The surface of Venus as mapped by radar from orbit.
Compared to Venus, we have a much more complete map of the surface of Mars thanks to the several orbiters that have taken images of the red planet since the 1970s as well as the numerous landers and rovers that have explored its surface. Using crater counts and other methods, planetary scientists divide the surface of Mars into three epochs.
- The Noachian epoch (4.3–3.5 billion years ago)
- The Hesperian epoch (3.5–1.8 billion years ago)
- The Amazonian epoch (1.8 billion years ago until the present).
There is quite a bit of uncertainty in these dates for two main reasons. First, we do not have the independent ages from radioactive dating that we do for the Moon. Second, we cannot be sure that Mars received the same bombardment as the Moon did.

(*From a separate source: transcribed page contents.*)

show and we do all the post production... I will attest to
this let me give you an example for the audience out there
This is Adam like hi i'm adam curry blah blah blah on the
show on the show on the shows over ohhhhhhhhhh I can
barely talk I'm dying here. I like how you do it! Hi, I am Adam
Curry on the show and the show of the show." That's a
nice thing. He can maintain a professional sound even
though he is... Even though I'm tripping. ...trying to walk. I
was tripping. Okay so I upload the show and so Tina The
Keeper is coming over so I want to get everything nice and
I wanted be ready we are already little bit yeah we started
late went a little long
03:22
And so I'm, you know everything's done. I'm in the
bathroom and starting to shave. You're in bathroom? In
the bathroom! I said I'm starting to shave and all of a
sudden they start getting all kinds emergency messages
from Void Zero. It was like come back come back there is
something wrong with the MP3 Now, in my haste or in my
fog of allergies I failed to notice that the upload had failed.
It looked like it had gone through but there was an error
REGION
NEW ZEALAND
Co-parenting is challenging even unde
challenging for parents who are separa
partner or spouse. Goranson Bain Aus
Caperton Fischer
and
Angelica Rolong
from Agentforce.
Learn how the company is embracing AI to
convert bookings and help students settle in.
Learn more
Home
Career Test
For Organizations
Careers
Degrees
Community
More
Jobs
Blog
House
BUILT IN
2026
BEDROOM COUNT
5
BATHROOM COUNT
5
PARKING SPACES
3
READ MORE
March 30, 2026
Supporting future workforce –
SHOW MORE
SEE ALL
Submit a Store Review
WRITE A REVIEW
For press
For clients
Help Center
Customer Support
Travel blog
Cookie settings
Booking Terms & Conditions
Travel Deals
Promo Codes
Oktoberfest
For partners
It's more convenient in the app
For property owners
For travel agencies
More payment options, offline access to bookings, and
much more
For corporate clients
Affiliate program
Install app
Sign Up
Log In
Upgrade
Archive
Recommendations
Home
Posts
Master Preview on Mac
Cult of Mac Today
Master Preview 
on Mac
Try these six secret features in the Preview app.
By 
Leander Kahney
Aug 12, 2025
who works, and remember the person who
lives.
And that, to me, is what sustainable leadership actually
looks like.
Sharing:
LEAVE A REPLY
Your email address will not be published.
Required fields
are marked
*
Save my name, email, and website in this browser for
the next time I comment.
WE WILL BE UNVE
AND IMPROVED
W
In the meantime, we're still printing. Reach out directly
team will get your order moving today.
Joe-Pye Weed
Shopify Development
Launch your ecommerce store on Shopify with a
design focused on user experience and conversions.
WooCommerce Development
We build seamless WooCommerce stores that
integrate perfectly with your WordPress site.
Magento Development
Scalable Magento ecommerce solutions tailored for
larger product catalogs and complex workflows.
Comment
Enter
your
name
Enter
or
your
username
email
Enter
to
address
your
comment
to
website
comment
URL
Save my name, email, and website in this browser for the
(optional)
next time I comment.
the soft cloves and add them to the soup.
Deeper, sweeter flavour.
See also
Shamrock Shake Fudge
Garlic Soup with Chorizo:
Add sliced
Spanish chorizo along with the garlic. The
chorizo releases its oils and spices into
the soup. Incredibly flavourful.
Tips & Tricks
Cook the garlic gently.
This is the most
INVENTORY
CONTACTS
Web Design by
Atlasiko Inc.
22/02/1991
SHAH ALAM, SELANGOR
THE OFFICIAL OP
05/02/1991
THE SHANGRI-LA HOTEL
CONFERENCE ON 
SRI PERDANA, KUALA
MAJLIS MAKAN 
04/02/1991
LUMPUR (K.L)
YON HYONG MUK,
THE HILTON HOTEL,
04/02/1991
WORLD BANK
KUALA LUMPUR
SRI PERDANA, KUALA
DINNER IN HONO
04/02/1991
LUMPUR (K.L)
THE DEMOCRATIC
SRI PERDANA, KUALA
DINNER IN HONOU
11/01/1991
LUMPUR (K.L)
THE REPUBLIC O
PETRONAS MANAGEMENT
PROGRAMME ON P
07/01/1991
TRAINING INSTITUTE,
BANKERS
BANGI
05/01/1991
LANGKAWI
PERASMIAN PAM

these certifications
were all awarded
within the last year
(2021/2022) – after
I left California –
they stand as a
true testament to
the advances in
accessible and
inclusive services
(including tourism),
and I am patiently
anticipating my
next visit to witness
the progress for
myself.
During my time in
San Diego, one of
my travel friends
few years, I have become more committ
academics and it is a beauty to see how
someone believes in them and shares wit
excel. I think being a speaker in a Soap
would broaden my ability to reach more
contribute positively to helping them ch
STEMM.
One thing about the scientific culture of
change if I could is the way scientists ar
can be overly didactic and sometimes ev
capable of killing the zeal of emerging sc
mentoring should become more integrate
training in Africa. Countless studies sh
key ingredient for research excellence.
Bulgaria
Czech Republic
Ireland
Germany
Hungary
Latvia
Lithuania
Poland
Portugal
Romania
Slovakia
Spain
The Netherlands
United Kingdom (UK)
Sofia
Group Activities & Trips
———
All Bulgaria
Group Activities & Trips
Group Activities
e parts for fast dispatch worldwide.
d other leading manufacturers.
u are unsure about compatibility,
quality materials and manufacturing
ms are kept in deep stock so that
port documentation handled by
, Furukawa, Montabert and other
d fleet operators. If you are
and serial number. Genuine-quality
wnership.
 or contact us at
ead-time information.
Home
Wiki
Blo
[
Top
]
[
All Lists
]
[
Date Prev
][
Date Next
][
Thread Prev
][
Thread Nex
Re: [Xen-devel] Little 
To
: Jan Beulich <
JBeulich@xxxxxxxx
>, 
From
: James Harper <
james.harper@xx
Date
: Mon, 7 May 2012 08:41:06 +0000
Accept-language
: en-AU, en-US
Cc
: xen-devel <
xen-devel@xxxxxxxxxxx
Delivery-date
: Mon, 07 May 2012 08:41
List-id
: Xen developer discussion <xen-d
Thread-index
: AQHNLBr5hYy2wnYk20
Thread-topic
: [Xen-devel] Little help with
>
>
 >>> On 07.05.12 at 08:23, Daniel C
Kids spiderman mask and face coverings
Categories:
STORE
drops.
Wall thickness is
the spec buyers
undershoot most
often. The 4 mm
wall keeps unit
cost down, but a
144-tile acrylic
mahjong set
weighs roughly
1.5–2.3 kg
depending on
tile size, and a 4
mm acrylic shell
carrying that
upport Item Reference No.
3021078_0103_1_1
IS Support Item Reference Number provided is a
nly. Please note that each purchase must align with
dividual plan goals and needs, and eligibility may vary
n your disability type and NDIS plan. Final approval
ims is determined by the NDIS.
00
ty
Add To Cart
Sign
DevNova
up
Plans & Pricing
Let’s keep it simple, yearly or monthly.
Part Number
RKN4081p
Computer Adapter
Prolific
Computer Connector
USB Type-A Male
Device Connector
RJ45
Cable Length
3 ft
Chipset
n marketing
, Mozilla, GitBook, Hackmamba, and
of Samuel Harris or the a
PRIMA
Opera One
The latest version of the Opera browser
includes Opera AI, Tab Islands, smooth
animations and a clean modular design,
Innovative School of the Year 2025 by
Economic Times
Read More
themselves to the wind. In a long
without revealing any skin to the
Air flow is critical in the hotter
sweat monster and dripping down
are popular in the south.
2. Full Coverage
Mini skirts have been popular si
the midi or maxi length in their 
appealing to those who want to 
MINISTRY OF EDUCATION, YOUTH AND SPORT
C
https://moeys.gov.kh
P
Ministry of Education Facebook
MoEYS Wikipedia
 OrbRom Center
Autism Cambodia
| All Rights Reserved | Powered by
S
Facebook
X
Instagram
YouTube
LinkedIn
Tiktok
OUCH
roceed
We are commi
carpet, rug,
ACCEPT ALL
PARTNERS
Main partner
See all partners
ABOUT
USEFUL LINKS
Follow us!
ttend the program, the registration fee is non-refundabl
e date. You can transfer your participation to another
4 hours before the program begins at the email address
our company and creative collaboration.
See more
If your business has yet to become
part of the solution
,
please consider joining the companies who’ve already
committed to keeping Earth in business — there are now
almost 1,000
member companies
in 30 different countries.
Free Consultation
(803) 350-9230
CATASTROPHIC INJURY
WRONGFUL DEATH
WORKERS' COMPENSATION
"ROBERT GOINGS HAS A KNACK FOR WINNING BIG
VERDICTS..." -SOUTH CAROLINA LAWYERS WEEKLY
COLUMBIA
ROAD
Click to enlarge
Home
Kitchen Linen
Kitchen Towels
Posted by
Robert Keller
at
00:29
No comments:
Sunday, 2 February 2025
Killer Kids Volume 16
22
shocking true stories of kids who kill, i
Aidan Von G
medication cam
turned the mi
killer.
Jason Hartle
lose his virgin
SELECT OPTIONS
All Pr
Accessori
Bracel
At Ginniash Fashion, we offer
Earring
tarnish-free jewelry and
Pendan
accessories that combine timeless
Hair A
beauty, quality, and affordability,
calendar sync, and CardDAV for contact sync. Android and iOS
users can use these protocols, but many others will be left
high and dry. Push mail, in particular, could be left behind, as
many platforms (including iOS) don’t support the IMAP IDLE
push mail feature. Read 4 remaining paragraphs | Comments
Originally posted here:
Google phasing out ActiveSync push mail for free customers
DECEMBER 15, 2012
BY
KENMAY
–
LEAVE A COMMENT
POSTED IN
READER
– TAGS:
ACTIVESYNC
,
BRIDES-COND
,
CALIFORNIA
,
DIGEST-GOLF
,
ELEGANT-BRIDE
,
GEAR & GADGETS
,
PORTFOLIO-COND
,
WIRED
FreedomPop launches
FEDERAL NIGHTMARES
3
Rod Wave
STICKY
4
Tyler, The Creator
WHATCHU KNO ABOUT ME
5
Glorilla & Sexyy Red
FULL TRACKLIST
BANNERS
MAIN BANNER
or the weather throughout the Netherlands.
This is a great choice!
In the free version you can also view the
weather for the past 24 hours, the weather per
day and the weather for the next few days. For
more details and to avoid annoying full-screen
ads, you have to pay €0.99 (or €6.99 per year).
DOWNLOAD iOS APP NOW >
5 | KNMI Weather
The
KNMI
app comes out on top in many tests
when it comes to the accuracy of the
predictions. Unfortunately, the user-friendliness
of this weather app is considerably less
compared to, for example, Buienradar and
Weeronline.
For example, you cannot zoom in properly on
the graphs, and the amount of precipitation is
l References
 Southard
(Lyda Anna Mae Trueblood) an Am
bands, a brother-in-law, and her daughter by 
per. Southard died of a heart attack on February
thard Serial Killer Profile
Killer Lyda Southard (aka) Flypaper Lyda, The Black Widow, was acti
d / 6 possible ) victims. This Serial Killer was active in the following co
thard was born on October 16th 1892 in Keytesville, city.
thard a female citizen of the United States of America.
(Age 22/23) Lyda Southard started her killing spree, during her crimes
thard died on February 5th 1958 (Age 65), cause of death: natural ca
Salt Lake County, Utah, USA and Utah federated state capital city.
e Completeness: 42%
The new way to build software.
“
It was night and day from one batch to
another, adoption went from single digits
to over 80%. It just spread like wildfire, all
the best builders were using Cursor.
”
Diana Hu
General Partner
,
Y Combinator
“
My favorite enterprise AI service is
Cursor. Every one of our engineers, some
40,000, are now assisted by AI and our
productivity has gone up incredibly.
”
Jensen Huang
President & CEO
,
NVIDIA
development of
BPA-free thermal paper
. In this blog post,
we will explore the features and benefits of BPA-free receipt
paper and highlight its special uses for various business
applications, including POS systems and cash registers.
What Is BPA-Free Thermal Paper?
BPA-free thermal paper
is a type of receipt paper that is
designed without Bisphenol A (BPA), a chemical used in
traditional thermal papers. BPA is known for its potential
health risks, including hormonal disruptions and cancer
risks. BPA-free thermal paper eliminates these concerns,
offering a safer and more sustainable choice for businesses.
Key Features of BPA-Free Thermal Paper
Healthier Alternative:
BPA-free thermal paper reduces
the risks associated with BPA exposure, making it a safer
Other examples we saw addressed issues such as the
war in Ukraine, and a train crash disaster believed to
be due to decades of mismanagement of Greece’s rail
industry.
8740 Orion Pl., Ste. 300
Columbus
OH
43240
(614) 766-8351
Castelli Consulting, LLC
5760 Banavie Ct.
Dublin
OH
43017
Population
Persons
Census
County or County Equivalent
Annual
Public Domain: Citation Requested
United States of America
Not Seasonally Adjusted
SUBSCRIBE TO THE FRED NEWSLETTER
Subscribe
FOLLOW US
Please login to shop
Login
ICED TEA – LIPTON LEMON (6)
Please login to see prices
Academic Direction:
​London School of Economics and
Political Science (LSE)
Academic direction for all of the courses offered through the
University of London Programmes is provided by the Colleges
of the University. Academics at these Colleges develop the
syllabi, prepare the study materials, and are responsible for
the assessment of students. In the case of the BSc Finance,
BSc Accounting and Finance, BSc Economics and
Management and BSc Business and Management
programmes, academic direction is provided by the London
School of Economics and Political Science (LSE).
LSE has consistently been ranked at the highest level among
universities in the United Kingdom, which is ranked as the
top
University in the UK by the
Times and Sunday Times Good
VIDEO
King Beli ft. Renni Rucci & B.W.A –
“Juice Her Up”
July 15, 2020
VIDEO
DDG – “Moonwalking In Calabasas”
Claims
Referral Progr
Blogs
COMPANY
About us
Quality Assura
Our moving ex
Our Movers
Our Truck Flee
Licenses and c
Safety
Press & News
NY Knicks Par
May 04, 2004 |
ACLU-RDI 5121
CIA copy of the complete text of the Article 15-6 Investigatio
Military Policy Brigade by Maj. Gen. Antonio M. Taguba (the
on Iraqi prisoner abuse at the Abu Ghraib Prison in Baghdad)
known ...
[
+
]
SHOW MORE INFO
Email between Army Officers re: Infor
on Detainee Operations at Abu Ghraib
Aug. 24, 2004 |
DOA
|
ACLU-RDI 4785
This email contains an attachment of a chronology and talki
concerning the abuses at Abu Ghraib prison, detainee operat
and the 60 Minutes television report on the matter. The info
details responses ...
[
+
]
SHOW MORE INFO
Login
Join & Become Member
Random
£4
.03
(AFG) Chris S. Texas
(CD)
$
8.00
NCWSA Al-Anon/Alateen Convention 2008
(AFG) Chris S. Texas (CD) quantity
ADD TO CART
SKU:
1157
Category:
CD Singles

Examination of the surface of Mars has found features that indicate past river flows are found in the oldest (Noachian) areas of Mars. This tells us Mars was wetter in the past. Also, the northern hemisphere is also 6 km lower than the southern hemisphere, which many planetary scientists could it have been home to an ocean back in the Noachian epoch.
The surface of the northern hemisphere is also younger, having mostly formed during the Amazonian epoch (2 billion years ago). Radar images, however, indicate that there is an older, crater-filled surface beneath the current surface of the northern hemisphere. The elevation difference between north and south must have occurred early in the history of the Mars.
Spectroscopic analysis of the Martian surface has found that the older (Noachian and Hesperian) regions of Mars are mostly basalt. The Amazonian region is mostly iron oxide, which gives Mars is characteristic red color. There is no evidence of hydrated minerals in the Amazonian regions, indicating Mars has been dry for at least 2 billion years. Opportunity first discovered sandstone, sulfates, and salts in Endurance Crater. These are minerals that form in the presence of water, indicating the presence of water at one time. Opportunity also found rocks that contain hematite that scientists have nicknamed “blueberries” due to their size and the color they appear on the images. On Earth, hematite only forms in the presence of water. Rovers have also found phyllosilicates (simple clays) on the Martian surface.
The Martian lithosphere is thicker than Earth's due to its smaller size, which has promoted more rapid cooling. This allows Martian mountains to grow higher than on Earth because they have more support. Thick lithospheres also partially explain the lack of plate tectonics in the rest of the Solar System — a planet's lithosphere must be thin enough to break into separate plates.
With orbiters, landers, and rovers, we have mapped the surface of Mars in extraordinary detail.